* [Task set]
A) In the passage on the IACHR report, check each of these statements against the text: (i) The Commissioners held meetings in Vancouver, Prince George and Ottawa in 2013. (ii) Alberta has the highest number of cases in Canada. (iii) The government of Canada cut off NWAC's funding for its documentation in 2012. Answer yes or no to each and quote the words of the text that decide it.
B) Carry on the passage on the IACHR report from the point where it stops.

* [Reading passage]
______________________________

An array of secondary factors contributing to the exceptional vulnerability of indigenous women are caused by the same dominant theme of discrimination. These are not the front-line brutalities of homicidal racists, but social and economic problems created by state laws and policies which expose indigenous women, uniquely, to those murderers. In its study the IACHR report has shown a number of mechanisms, many of them organized and funded by the state, which churn indigenous women out onto the street and into desperate circumstances.

The IACHR report is so extensive in its documentation and findings that Canada will now finally have the international reputation it deserves.

The types of recommendations the Commission concluded its report with were so basic, such as police training to accurately receive reports of missing women and girls; and so consistent with the calls for action coming from Indigenous Peoples and indigenous organizations for the past twenty years, such as support for victims’ families to pursue justice, and a national inquiry; that the “discrimination” Canada is charged with is clearly an institutionalized, active, and meaningful – if not coordinated – attack.

The Commission notes many instances of failures to prevent violence against these women and failure to properly punish, or even find, the offenders – but those failures have carried on for decades and even generations. The situation appears less like a “failure” of justice and more like a “success” for Canada’s overarching goal to control all the lands and resources without interference from Indigenous Peoples. But that reality is not contemplated in the IACHR’s highly political report.

The report is dated December 21, 2014, and was produced over the last two years from data provided by sources in Canada, international conferences, and interviews conducted by Commissioners during an official visit to investigate the circumstances surrounding the internationally infamous magnitude of violence against indigenous women and girls in Canada. The Commissioners travelled to and held meetings in Vancouver, Prince George and Ottawa in 2013.

The report focuses on British Columbia

The number of cases in BC is the highest across Canada with 160 cases: 28% of the database compiled by the Native Women’s Association of Canada (NWAC). The province with the second most cases is Alberta with only a little more than half the number from BC: 93 cases, 16% of the NWAC total. As of 2010, NWAC had compiled a list of 582 women and girls missing or murdered in the past 30 years. NWAC’s funding to pursue that documentation was cut off by the government of Canada in 2010.

______________________________

* [Records]
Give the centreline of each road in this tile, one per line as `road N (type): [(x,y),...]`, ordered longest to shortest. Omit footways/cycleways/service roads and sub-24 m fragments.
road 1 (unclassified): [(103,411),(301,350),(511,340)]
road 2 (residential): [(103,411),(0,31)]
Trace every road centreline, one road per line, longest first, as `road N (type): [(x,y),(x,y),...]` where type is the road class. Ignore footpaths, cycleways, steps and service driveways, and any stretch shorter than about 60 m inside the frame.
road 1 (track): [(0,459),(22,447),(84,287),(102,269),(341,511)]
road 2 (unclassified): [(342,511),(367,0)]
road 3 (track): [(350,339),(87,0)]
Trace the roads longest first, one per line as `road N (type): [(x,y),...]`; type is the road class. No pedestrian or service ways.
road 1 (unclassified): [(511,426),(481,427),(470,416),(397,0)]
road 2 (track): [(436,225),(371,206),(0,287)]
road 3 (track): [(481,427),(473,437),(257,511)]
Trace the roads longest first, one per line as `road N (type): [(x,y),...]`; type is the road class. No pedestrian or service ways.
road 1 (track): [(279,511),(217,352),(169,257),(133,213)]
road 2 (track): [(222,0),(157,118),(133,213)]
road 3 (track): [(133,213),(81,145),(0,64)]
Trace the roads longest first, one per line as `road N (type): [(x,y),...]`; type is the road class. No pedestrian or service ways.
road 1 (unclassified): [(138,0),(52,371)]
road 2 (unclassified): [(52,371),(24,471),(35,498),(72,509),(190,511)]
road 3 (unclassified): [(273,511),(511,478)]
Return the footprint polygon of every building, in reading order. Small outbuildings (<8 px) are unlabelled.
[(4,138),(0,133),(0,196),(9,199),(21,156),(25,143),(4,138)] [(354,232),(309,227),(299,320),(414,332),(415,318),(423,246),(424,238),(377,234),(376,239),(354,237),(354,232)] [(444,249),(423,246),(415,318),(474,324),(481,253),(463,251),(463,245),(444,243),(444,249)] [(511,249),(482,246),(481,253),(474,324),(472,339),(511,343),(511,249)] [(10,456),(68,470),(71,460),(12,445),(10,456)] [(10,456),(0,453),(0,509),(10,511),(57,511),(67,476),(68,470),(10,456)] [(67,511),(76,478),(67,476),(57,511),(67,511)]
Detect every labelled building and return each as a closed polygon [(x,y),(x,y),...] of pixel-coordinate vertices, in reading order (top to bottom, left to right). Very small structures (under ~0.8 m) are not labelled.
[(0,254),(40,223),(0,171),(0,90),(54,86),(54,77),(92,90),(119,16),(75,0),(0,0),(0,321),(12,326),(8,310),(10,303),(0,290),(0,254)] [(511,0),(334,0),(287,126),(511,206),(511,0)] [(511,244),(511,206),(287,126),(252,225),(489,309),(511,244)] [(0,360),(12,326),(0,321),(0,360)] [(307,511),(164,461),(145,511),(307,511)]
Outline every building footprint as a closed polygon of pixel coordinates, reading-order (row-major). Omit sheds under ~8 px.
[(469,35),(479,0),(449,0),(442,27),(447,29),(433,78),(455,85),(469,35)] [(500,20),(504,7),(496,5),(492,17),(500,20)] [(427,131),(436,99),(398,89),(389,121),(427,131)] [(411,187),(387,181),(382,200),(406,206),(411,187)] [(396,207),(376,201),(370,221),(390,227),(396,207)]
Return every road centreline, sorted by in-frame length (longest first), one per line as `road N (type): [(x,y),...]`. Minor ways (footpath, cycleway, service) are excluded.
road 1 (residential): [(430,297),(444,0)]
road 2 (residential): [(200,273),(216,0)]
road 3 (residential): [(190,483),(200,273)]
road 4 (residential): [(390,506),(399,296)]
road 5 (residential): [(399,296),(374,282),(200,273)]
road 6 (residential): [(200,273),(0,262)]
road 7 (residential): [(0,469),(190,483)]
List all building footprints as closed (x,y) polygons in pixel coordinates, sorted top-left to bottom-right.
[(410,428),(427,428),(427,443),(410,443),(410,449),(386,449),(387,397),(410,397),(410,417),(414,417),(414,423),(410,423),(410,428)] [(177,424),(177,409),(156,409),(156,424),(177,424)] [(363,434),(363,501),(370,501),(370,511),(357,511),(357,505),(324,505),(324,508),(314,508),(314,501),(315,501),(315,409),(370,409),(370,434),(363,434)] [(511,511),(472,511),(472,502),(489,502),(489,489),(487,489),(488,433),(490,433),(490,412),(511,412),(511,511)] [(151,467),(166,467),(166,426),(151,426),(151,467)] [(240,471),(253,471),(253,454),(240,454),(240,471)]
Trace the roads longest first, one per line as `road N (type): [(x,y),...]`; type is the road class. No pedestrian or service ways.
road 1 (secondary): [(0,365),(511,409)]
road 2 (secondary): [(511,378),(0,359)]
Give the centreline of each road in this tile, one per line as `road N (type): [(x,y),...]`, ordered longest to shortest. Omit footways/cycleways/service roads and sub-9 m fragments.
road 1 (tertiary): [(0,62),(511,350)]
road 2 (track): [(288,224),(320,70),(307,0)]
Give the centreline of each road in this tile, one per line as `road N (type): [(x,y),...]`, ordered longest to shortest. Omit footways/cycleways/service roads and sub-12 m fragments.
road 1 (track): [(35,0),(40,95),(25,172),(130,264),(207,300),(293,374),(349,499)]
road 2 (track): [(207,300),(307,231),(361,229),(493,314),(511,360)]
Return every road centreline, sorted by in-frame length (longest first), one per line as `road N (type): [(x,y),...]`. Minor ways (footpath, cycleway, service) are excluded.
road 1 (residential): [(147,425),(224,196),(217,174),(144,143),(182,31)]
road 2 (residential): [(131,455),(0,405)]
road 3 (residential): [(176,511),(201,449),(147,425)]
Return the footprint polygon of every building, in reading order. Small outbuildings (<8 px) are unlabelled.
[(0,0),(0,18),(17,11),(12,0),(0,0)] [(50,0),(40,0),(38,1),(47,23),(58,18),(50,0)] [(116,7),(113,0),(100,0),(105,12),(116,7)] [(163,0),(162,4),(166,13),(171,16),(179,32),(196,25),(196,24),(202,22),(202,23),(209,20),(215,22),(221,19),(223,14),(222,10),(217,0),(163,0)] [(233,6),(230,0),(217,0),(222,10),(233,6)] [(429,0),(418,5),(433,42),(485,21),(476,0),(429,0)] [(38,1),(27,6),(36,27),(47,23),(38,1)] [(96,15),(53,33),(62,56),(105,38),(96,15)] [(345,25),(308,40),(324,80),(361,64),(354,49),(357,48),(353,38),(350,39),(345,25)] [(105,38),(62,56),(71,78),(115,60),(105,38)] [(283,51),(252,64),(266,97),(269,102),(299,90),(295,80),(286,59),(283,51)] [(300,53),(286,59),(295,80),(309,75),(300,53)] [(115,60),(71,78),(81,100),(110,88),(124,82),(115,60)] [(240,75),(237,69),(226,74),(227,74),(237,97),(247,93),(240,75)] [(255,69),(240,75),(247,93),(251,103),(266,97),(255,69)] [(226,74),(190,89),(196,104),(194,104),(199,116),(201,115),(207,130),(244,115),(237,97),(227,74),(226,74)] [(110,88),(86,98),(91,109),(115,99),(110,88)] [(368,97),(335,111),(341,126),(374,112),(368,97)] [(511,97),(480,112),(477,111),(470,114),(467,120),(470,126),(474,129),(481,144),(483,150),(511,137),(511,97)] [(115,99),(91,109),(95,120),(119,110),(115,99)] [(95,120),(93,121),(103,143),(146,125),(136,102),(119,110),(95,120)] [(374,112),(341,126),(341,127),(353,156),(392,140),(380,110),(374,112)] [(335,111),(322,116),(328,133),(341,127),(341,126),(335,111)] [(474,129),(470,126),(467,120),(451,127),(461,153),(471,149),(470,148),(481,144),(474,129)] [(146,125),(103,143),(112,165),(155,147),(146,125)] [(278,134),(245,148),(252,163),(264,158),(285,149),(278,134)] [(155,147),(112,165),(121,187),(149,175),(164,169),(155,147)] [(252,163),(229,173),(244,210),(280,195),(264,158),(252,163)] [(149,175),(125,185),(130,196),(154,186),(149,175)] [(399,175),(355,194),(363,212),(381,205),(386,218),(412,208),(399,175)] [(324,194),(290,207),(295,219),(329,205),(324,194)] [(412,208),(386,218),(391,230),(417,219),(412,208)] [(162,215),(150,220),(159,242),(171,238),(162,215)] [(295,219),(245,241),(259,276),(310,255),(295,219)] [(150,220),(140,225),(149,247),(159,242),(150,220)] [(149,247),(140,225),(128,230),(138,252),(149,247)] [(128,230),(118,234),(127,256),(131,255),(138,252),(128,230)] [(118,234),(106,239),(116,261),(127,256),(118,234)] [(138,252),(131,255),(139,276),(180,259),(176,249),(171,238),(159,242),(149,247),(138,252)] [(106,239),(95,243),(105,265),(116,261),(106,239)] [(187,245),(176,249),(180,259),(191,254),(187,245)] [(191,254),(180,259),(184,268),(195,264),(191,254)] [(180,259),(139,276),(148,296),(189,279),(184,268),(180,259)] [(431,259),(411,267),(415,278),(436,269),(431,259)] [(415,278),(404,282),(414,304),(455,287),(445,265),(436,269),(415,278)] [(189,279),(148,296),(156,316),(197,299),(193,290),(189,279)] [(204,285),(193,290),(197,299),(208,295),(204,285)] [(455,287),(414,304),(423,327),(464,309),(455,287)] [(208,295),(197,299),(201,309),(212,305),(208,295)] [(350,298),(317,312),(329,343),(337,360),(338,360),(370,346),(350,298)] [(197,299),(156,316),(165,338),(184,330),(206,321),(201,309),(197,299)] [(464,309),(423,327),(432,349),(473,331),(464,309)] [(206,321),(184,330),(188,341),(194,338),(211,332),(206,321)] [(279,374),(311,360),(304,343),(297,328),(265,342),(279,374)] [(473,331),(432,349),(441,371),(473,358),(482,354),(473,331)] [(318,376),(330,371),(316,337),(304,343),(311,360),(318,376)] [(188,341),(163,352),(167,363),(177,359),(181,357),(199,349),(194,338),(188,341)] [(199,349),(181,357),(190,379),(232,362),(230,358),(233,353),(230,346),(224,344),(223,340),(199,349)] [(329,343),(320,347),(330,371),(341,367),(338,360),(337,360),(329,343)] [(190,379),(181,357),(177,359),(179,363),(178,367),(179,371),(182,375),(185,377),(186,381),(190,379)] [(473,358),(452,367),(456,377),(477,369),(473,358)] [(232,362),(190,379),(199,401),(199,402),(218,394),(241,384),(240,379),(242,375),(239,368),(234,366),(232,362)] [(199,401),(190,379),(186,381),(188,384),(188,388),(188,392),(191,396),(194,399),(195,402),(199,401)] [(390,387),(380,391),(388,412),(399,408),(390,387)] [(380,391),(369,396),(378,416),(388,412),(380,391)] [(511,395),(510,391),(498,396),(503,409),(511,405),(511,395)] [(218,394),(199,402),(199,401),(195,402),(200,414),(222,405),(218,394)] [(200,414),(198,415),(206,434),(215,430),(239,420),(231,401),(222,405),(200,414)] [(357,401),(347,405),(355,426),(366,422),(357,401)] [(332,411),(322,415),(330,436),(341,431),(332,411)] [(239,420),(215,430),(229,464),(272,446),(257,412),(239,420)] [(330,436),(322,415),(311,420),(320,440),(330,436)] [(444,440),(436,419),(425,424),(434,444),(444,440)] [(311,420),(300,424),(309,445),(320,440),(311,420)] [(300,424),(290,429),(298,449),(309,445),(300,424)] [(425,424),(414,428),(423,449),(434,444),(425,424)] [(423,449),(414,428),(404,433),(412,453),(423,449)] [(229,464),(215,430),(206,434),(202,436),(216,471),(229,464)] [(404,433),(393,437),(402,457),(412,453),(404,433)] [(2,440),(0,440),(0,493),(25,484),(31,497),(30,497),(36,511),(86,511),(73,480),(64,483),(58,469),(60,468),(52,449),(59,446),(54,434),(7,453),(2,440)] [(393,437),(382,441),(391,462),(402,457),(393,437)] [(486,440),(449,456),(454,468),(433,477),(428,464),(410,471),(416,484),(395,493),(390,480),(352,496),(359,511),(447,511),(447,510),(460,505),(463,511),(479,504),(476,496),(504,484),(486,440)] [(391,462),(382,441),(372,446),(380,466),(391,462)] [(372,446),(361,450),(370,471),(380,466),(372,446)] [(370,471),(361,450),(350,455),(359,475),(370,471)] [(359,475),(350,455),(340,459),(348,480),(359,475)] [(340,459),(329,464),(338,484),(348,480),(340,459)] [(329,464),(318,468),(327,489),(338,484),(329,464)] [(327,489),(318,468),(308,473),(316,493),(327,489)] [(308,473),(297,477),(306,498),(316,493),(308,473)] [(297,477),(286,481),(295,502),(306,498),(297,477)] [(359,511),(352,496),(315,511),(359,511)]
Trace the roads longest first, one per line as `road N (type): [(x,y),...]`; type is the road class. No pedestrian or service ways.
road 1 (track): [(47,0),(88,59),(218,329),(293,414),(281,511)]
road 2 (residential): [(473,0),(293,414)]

______________________________

* [Per-task outputs]
A)
(i) Yes: "The Commissioners travelled to and held meetings in Vancouver, Prince George and Ottawa in 2013."
(ii) No: "The number of cases in BC is the highest across Canada with 160 cases"
(iii) No: "NWAC’s funding to pursue that documentation was cut off by the government of Canada in 2010."

B)
The RCMP has disclosed a number of cases of murdered indigenous women which is double that of the NWAC data. In May of 2014, the report “Missing and Murdered Aboriginal Women: A National Operational Overview,” showed 1,181 cases of indigenous female homicides across Canada between 1980 and 2012. 120 of those cases have not been solved. This number only includes files held by the RCMP, and not provincial or territorial police organizations.

When the Walk4Justice group crossed Canada on foot, annually, between 2008-2011, organizers believed they had collected the names of over 3,000 indigenous women who had been murdered or disappeared.

While BC has the most documented cases of murder and disappearance, the IACHR report says:

“This figure does not include the potentially large number of cases that have not been documented due to marginalization and fear of the victims, and deficiencies in the investigation.” (p.17, A. 3)

 

Discrimination: in law, institutions and mainstream culture

RCMP and Discrimination

“The kinds of irregularities and deficiencies that have been denounced and documented include: poor report taking and follow up on reports of missing women; inadequate proactive strategies to prevent further harm to women in the Downtown Eastside; failure to consider and properly pursue all investigative strategies; failure to address cross-jurisdictional issues; ineffective coordination between police; and insensitive treatment of families.” (p.12 #6)

Relying on testimonials from family members of victims, Commissioners described a stark picture of the experience of reporting a missing woman or girl at a police station. Many families of victims told the Commissioners that “police officers did not take their complaints seriously and frequently stereotyped the women as transient.” (p. 35, #55) Stunned by the response of the RCMP when he tried to find out the progress of investigations into his sister’s disappearance, Siam Moody told Commissioners in Prince George, “For years the RCMP did not do anything, like if there were different rules for her.” (p. 35, #55)

A family member who went to RCMP to report a relative missing from the Downtown Eastside was told by the officer, “whoever is doing this is cleaning up the streets.” (p. 35, #57)

While the State advised IACHR Commissioners in 2013 that there is no waiting time to report a missing person, testimonies by families of missing women and girls repeatedly included being made to wait 72 hours before being allowed to report a person as missing, even if that person was a child. (p. 35, #58)

A report prepared by Human Rights Watch in 2013 documented the regular assault of Indigenous women by RCMP in northern British Columbia, and this was referenced by the IACHR in their study.

Commissioners often assumed a defensive posture in framing their report. Presumably this is because Canada’s response to their report was an attempt to dismiss or undermine the status of outstanding human rights violations on their own part. However, “…the Canadian state is obliged to continue the investigation of unsolved cases… The authorities cannot justify the failure to complete an investigation or prosecution on insufficient proof if the reason for the insufficiency is deficiencies or irregularities in the investigation.” (p.13 #12)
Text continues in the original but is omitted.